* **Reading text**
>>>>>

Recoll search queries are fully documented [[https://www.lesbonscomptes.com/recoll/usermanual/webhelp/docs/RCL.SEARCH.LANG.html][here]]. The syntax is very similar to an internet search engine.
You can search for keywords individually: #+begin_src Query: keywords to look for in the index #+end_src Or clustered phrases: #+begin_src Query: "keywords to look" for in "the index" #+end_src Recoll also recognizes certain field names: #+begin_src Query: filename:test OR filename:bla ext:c dir:home -dir:bin size<10000 date:2001-03-01/2021-05-01 #+end_src So this gives me files with test or bla in the filename, .c files, home somewhere in the path, bin nowhere in the path, files less than 10000 bytes, and dated between 2001-03-01 and 2021-05-01.
The full list of field names for convenience:
- title, subject or caption are synonyms which specify data to be searched for in the document title or subject.
- author or from for searching the documents originators.
- recipient or to for searching the documents recipients.
- keyword for searching the document-specified keywords (few documents actually have any).
- filename for the document's file name.
- containerfilename. This is set for all documents, both top-level and contained sub-documents, and is always the name of the filesystem directory entry which contains the data.
- ext specifies the file name extension (Ex: ext:html)
- dir for filtering the results on file location
- size for filtering the results on file size.
- date for searching or filtering on dates.
- mime or format for specifying the MIME type.
- type or rclcat for specifying the category (as in text/media/presentation/etc.)
** Recording You can also record your queries. When you record a query, it can inserted into the sfs-recs hierarchy using '.' as a separator like you would a file.at.some.path.

<<<<<

* **Work instruction 1**
In the Recoll search passage, rewrite everything from "- filename for" down to "contains the data.", changing "top-level" to "root-level".
* **Work instruction 2**
Reproduce the records word for word, everything from the line containing "26 栋 2 单元 1603。" down to the end of the records.

* **Available data**
>>>>>

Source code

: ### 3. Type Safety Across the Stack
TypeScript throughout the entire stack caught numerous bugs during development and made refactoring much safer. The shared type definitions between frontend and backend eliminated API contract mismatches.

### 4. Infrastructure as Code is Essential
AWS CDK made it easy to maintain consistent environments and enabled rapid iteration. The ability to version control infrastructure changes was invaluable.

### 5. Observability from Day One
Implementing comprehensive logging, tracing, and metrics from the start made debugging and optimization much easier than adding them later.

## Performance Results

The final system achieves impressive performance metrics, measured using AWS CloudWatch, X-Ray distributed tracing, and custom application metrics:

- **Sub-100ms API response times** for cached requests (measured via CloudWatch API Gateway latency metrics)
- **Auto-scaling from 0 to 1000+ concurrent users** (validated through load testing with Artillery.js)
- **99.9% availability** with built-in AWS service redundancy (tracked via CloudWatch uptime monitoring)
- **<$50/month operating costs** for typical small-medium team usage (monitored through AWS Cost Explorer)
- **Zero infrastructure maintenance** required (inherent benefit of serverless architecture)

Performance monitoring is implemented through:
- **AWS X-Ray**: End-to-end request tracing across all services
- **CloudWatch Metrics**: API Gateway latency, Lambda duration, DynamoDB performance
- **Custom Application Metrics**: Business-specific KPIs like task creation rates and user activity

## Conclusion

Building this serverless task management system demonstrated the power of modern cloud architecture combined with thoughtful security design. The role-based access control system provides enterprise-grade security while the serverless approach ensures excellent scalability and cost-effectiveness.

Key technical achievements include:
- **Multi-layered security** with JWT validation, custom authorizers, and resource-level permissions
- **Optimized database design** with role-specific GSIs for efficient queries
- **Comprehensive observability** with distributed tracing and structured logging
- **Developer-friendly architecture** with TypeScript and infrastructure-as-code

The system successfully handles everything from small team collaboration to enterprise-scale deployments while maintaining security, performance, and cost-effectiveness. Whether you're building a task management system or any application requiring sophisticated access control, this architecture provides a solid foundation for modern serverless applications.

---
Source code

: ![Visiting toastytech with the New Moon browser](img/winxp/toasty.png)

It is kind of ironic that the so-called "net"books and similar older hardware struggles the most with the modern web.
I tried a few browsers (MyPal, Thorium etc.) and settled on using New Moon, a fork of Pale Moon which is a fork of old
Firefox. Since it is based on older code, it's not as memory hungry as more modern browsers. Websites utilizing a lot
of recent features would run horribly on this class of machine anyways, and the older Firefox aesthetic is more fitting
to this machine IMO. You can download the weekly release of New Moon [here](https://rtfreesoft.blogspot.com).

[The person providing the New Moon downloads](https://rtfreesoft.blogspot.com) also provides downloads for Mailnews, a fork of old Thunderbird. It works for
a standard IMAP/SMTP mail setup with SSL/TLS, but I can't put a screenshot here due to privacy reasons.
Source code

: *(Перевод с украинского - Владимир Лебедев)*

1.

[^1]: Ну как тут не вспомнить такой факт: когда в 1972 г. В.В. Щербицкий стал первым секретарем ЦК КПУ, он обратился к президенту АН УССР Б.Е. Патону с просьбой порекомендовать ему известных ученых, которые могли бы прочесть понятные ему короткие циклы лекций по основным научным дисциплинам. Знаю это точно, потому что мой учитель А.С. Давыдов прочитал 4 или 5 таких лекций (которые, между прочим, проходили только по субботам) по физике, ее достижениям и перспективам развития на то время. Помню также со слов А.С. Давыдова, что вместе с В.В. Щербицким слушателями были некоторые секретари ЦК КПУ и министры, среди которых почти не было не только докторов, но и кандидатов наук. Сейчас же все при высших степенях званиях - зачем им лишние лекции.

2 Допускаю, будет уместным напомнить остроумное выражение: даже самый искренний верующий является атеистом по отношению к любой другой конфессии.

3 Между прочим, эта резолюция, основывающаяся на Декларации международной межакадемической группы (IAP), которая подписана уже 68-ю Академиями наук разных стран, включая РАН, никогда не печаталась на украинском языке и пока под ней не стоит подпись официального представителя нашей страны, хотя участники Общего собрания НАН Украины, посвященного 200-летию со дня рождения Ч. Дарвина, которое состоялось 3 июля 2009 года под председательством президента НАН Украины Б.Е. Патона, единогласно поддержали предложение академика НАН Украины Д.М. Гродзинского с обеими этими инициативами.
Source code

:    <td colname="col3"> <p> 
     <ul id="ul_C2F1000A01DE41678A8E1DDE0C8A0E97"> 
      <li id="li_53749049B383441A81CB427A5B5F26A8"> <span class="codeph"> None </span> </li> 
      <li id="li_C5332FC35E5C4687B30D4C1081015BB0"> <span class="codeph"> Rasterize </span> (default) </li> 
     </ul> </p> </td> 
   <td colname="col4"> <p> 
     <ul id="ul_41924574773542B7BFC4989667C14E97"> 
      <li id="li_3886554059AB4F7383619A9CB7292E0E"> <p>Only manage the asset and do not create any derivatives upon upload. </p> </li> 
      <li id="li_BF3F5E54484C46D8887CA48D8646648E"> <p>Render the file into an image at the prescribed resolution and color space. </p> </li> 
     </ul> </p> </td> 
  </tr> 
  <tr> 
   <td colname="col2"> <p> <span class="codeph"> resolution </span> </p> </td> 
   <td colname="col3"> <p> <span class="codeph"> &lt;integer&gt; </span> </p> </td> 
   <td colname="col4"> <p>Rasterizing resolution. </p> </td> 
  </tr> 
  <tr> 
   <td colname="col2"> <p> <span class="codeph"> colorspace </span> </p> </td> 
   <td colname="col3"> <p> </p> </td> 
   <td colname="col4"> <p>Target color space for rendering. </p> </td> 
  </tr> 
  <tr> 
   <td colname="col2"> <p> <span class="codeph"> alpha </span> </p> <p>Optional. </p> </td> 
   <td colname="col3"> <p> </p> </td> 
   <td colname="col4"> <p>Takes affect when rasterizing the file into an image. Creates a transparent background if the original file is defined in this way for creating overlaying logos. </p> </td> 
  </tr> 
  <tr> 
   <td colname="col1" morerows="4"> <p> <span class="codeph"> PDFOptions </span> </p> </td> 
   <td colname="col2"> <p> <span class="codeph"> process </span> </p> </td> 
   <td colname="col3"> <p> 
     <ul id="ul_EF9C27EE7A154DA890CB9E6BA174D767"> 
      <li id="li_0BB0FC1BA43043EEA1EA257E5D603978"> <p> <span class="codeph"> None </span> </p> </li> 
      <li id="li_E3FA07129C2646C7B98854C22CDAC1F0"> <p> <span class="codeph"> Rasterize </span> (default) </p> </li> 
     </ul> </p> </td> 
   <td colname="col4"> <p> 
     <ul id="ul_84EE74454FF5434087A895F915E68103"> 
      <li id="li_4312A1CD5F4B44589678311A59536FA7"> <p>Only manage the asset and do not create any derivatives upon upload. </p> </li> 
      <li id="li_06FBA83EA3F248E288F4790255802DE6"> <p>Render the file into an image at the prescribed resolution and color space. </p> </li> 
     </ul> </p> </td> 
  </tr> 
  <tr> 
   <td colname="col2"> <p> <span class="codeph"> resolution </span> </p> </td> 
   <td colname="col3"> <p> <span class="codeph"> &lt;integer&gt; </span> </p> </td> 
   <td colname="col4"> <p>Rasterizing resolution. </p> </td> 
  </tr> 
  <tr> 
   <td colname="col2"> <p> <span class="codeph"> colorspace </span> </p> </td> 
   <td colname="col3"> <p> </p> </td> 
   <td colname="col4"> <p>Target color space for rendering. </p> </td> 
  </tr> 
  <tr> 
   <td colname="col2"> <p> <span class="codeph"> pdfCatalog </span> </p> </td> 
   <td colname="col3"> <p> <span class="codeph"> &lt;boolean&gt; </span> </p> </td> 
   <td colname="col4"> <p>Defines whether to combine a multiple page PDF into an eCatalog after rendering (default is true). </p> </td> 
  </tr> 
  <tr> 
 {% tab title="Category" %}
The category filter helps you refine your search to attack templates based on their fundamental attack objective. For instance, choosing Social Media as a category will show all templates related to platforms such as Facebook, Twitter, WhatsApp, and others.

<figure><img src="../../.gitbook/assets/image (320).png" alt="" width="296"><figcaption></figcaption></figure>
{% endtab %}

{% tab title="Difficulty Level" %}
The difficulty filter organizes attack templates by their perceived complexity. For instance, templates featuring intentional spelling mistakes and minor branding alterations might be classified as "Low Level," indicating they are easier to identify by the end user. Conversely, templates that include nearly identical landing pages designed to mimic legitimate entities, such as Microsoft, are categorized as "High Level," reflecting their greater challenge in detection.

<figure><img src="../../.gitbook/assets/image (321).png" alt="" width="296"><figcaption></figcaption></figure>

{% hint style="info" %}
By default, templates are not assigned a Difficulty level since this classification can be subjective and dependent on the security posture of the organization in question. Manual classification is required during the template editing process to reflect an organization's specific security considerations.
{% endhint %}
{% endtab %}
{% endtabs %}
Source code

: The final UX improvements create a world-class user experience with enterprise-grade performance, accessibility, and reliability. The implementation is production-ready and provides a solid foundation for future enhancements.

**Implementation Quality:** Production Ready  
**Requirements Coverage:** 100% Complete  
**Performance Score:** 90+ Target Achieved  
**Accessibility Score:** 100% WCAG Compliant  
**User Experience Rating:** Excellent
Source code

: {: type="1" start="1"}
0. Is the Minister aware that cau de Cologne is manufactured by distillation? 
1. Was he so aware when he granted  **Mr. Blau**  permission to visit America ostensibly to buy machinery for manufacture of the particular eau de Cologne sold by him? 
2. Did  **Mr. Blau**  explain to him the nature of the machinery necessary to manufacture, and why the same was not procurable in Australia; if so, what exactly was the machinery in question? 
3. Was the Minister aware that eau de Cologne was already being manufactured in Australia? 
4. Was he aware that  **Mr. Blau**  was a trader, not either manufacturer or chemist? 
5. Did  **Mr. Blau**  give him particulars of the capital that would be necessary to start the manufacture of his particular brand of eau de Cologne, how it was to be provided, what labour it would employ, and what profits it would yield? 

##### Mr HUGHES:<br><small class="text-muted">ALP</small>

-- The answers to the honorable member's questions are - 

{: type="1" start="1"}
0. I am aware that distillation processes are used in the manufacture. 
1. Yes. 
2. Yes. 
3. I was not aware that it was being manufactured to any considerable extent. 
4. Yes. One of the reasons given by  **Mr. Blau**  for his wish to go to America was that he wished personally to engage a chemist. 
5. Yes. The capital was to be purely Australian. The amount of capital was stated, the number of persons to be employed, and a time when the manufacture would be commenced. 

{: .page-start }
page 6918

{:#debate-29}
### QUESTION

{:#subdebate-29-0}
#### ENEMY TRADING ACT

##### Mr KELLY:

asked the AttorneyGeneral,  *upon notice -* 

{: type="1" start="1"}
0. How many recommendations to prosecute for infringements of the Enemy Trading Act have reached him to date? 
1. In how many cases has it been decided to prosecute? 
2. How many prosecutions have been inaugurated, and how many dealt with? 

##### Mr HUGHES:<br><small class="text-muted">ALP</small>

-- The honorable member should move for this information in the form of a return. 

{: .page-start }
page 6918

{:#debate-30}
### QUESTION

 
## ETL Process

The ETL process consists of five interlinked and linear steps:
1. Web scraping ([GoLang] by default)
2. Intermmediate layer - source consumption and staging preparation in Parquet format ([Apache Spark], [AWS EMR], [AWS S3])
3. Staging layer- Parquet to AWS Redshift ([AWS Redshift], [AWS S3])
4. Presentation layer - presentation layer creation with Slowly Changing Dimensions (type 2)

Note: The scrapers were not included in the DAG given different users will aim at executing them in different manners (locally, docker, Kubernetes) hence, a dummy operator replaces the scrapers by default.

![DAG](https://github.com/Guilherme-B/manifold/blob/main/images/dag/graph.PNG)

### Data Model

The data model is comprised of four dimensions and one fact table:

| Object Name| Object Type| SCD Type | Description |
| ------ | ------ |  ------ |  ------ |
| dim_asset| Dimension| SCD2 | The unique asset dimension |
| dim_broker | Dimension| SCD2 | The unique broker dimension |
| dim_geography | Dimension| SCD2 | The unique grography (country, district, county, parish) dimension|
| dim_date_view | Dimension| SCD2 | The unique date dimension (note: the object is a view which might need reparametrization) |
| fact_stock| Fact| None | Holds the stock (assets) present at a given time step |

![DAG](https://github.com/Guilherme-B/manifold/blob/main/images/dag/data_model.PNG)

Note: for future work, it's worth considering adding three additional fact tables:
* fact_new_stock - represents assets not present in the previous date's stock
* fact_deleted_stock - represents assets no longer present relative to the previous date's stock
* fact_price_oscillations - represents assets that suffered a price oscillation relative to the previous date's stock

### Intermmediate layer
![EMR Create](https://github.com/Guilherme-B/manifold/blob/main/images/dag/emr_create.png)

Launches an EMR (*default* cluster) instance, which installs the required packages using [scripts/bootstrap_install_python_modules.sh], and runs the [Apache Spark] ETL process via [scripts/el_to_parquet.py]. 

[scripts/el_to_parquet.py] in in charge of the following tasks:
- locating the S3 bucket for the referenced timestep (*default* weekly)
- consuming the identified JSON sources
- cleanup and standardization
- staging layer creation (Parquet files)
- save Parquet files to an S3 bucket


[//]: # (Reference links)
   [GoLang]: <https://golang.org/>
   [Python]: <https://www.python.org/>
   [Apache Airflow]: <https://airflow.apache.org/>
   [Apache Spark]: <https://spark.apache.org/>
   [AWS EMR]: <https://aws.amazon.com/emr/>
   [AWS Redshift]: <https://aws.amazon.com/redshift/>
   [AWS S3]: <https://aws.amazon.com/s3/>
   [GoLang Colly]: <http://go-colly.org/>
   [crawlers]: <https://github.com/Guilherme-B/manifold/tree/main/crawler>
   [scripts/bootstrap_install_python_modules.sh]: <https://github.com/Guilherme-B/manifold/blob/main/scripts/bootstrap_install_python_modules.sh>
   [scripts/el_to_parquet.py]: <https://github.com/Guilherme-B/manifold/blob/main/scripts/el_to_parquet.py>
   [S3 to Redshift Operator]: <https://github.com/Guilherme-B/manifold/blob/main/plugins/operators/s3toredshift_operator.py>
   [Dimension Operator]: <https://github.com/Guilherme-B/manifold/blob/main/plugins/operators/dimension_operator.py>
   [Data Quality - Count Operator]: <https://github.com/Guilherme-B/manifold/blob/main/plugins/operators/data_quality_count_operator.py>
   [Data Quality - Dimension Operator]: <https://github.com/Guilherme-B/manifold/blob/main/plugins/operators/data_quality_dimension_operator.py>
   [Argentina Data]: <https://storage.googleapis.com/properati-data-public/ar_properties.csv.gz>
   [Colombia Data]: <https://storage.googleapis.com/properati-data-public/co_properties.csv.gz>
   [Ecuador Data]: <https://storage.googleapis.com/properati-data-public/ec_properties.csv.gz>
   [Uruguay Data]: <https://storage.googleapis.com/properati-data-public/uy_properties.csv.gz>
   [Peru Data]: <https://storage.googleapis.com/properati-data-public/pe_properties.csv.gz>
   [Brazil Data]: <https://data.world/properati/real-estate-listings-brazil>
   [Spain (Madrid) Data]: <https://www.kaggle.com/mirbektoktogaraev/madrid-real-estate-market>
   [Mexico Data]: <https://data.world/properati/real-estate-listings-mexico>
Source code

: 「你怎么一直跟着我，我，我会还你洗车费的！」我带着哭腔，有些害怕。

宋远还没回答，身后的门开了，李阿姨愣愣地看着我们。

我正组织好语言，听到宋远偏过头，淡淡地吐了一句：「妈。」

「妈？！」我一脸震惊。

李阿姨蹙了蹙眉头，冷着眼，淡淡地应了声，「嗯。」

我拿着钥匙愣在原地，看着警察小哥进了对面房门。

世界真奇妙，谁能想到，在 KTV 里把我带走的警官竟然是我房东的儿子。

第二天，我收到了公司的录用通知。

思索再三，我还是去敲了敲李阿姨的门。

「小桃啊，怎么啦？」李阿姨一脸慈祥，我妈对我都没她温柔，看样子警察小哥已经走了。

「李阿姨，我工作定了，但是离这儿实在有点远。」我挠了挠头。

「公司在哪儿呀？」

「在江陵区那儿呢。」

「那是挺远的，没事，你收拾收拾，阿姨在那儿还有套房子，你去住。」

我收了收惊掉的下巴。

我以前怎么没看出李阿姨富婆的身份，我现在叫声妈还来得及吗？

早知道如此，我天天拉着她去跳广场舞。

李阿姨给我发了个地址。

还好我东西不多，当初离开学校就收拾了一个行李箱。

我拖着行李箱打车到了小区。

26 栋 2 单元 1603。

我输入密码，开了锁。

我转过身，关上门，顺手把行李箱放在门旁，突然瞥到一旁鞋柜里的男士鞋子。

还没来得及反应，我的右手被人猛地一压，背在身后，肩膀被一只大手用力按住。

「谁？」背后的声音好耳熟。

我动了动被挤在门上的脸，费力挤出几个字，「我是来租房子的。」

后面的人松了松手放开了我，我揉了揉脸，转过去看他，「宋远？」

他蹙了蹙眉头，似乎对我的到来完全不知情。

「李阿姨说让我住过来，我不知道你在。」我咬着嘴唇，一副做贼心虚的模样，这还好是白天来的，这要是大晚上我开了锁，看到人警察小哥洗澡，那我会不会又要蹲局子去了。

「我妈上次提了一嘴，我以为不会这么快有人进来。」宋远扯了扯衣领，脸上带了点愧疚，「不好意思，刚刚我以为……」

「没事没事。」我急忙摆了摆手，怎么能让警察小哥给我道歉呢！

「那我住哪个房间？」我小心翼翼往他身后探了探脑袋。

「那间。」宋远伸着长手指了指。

<<<<<

* **Task answer 1**
- filename for the document's file name.
- containerfilename. This is set for all documents, both root-level and contained sub-documents, and is always the name of the filesystem directory entry which contains the data.

* **Task answer 2**
26 栋 2 单元 1603。

我输入密码，开了锁。

我转过身，关上门，顺手把行李箱放在门旁，突然瞥到一旁鞋柜里的男士鞋子。

还没来得及反应，我的右手被人猛地一压，背在身后，肩膀被一只大手用力按住。

「谁？」背后的声音好耳熟。

我动了动被挤在门上的脸，费力挤出几个字，「我是来租房子的。」

后面的人松了松手放开了我，我揉了揉脸，转过去看他，「宋远？」

他蹙了蹙眉头，似乎对我的到来完全不知情。

「李阿姨说让我住过来，我不知道你在。」我咬着嘴唇，一副做贼心虚的模样，这还好是白天来的，这要是大晚上我开了锁，看到人警察小哥洗澡，那我会不会又要蹲局子去了。

「我妈上次提了一嘴，我以为不会这么快有人进来。」宋远扯了扯衣领，脸上带了点愧疚，「不好意思，刚刚我以为……」

「没事没事。」我急忙摆了摆手，怎么能让警察小哥给我道歉呢！

「那我住哪个房间？」我小心翼翼往他身后探了探脑袋。

「那间。」宋远伸着长手指了指。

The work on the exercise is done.